• V.V. Kureichik Southern Federal University
  • P.S. Gerasimenko Southern Federal University
Keywords: Full-text search, B-trees, vector space model, inverse index, n-gram indexing, two-phase text search, indexes, information extraction, ranking, neural networks, fuzzy logic, binned algorithms


This article is devoted to the review of known and modern approaches, methods and algorithms of
full-text search. A brief history of the solution of the problem of search in unstructured text data, its development
and relevance are described. The main task of search in text data is formulated. The definition of
the database index is given. The target function of the search information system is defined in general
terms and possible compromise variations of its parameters when solving various applied problems are
described. A generalized architecture of a modern search information system is given with the division of
the search problem into two phases: the primary extraction of relevant records and their subsequent ranking
to form the final search results. The article provides basic descriptions of the main algorithms and
methods of full-text search, such as: search by terms (logical search), search using trees and their varieties
(B-trees, UB-trees, tries), search based on n-grams (including search based on frequency representation),
use of the vector space model (VSM), search based on an inverted (reverse) index, search using the apparatus of fuzzy logic and bioinspired methods. The main advantages and disadvantages of these methods
are given, their applicability in various conditions is described, and possible methods for optimizing
the search for text data to improve the accuracy, speed of search and efficiency of resource use are considered.

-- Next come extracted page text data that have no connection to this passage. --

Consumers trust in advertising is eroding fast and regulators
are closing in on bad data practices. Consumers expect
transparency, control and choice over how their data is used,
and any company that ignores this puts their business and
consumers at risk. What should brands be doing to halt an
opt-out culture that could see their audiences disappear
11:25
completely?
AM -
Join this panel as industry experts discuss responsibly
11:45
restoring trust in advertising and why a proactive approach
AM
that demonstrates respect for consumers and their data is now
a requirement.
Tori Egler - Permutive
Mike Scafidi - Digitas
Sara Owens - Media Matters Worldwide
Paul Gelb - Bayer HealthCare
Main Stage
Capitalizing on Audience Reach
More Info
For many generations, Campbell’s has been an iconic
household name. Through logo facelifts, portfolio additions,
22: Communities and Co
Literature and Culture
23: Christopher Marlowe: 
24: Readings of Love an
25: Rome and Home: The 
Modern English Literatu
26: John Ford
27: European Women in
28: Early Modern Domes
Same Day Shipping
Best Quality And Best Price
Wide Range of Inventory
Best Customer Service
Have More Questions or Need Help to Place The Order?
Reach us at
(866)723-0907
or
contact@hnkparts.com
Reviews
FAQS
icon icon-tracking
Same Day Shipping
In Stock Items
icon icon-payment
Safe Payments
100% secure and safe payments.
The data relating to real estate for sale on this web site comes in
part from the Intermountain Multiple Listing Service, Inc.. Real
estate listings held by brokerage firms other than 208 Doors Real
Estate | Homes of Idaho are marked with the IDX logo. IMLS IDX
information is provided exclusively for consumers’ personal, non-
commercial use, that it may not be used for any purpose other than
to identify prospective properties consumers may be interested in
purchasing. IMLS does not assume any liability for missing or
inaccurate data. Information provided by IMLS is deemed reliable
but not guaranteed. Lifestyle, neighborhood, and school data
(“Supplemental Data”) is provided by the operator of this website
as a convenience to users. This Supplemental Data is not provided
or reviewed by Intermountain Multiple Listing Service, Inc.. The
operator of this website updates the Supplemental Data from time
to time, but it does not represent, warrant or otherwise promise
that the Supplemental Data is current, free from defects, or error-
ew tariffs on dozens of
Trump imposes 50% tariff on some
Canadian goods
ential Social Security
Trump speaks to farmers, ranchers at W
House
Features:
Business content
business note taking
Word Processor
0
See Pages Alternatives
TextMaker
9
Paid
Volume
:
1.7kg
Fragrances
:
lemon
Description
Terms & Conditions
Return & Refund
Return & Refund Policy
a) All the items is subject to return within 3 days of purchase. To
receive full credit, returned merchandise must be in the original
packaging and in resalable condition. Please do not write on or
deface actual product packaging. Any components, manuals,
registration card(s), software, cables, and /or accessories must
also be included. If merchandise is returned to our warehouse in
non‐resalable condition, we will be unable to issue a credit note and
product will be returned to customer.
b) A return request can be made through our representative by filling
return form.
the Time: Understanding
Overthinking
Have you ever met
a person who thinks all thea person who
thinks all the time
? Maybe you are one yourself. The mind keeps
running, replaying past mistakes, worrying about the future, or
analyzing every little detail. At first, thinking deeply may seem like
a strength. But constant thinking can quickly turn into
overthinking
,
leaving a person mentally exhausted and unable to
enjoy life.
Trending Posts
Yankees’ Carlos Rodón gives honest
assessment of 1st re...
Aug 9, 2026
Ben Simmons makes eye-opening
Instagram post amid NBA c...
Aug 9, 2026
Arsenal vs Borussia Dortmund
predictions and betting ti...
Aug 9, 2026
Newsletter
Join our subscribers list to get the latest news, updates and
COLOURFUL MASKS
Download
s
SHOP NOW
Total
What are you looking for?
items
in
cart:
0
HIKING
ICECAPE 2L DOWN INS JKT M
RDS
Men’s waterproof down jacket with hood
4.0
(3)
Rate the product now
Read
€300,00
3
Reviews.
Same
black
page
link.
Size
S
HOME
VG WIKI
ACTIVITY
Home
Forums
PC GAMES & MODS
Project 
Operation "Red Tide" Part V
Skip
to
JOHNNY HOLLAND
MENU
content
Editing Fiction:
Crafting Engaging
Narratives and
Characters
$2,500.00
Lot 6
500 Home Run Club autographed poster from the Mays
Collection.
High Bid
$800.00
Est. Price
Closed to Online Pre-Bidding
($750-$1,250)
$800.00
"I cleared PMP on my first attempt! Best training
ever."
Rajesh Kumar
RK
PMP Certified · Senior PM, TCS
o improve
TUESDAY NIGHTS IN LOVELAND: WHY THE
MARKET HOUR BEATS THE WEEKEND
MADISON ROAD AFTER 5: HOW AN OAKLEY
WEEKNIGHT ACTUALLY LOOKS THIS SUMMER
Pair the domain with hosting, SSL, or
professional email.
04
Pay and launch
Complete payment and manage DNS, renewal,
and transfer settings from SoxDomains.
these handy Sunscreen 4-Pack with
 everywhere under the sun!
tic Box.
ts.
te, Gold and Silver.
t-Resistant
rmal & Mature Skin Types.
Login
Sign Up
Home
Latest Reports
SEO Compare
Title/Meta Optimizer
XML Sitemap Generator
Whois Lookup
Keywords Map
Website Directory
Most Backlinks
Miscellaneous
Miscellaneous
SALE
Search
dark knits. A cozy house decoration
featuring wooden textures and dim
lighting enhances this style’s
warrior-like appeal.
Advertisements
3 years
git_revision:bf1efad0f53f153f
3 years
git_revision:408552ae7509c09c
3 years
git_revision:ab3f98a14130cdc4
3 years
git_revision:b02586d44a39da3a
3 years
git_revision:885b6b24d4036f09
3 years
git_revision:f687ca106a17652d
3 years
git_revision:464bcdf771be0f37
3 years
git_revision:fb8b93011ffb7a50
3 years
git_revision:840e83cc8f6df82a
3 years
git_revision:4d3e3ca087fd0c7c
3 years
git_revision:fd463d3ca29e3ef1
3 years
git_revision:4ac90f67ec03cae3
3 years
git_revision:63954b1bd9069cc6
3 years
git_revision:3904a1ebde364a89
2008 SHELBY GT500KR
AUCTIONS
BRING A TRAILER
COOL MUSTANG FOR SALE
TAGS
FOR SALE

Possible promising directions in the field of solving the problem of primary information extraction
are presented. Some methods for determining the similarity of text records for solving the ranking
problem based on the apparatus of fuzzy logic are given. The article touches upon the issues of increasing
the relevance of primary extraction using artificial intelligence methods, neural networks, fuzzy logic and
bioinspired methods, in particular methods for expanding the search query and/or expanding the processed
text records. The influence of the boundary conditions of the search system construction on increasing
its efficiency is described. In conclusion, the article summarizes the review and discusses the prospects
for further development of various full-text search methods.